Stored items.

★ ★ ★ ★ ★

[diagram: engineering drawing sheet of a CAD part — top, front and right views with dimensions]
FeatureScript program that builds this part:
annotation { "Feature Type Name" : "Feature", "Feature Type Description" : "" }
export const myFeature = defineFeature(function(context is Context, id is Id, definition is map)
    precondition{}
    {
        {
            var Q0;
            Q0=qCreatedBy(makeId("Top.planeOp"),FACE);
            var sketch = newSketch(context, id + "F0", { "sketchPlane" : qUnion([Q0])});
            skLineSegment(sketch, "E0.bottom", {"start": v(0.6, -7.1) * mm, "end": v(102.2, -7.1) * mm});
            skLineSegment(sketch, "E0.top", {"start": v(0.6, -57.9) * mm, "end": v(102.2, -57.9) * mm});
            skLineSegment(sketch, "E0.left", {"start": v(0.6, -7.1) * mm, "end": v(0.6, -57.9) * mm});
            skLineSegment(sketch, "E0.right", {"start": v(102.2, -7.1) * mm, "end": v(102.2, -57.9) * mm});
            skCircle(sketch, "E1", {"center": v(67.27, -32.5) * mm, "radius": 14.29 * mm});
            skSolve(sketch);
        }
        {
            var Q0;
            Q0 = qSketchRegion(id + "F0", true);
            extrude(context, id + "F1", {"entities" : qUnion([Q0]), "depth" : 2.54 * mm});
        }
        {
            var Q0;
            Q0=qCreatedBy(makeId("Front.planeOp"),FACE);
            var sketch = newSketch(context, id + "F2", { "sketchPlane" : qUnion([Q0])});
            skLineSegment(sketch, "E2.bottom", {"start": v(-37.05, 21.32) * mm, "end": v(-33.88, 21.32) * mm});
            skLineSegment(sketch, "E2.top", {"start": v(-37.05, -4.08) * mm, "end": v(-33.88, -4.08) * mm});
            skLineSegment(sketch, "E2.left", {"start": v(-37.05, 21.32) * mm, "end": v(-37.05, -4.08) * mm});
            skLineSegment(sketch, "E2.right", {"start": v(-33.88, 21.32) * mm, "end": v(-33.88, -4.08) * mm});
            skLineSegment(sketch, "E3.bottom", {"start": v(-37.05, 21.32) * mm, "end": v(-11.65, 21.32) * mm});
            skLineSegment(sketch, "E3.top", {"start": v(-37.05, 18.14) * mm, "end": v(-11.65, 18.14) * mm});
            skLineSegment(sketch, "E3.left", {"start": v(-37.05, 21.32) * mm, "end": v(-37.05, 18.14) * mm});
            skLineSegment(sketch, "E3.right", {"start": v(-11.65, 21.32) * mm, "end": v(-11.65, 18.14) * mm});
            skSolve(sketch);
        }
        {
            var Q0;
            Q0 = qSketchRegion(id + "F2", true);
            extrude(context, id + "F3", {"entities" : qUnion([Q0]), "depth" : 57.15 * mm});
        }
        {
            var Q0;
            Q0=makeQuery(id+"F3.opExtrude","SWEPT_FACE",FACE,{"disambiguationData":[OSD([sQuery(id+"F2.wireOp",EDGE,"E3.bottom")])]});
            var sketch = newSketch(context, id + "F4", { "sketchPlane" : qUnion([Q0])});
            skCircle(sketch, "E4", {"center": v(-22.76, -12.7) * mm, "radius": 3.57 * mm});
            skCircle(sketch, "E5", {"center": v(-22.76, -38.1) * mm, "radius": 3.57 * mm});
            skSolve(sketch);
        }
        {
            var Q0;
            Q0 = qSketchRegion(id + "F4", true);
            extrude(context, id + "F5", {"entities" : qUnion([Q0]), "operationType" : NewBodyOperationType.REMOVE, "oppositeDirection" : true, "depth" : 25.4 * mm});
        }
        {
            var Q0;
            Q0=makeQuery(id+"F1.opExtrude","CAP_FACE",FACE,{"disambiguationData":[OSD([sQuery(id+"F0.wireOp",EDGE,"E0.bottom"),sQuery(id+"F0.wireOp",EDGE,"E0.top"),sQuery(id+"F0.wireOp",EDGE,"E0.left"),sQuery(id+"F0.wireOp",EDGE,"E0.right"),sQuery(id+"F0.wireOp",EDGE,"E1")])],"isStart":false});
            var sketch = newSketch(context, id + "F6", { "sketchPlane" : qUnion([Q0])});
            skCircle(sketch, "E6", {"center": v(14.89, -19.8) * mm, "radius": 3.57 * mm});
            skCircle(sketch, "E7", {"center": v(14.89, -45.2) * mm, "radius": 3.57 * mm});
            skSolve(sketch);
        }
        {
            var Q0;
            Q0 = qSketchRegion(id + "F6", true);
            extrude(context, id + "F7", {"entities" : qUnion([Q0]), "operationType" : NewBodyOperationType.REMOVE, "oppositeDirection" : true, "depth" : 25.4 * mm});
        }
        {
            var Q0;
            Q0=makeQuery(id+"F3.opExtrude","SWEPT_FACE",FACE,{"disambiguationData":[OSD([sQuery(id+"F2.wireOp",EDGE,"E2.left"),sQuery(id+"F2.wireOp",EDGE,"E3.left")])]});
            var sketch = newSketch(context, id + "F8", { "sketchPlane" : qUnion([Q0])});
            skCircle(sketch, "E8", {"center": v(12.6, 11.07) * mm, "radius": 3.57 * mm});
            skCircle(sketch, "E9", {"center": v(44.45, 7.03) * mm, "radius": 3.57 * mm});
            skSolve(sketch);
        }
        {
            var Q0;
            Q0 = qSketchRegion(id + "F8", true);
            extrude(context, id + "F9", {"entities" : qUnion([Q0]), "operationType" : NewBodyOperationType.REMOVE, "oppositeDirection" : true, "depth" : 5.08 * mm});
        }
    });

★ ★ ★ ★ ★

Instructions for the task.
Extract every line in the items above that contains the string "makeId". Case counts.

Written solution.
            Q0=qCreatedBy(makeId("Top.planeOp"),FACE);
            Q0=qCreatedBy(makeId("Front.planeOp"),FACE);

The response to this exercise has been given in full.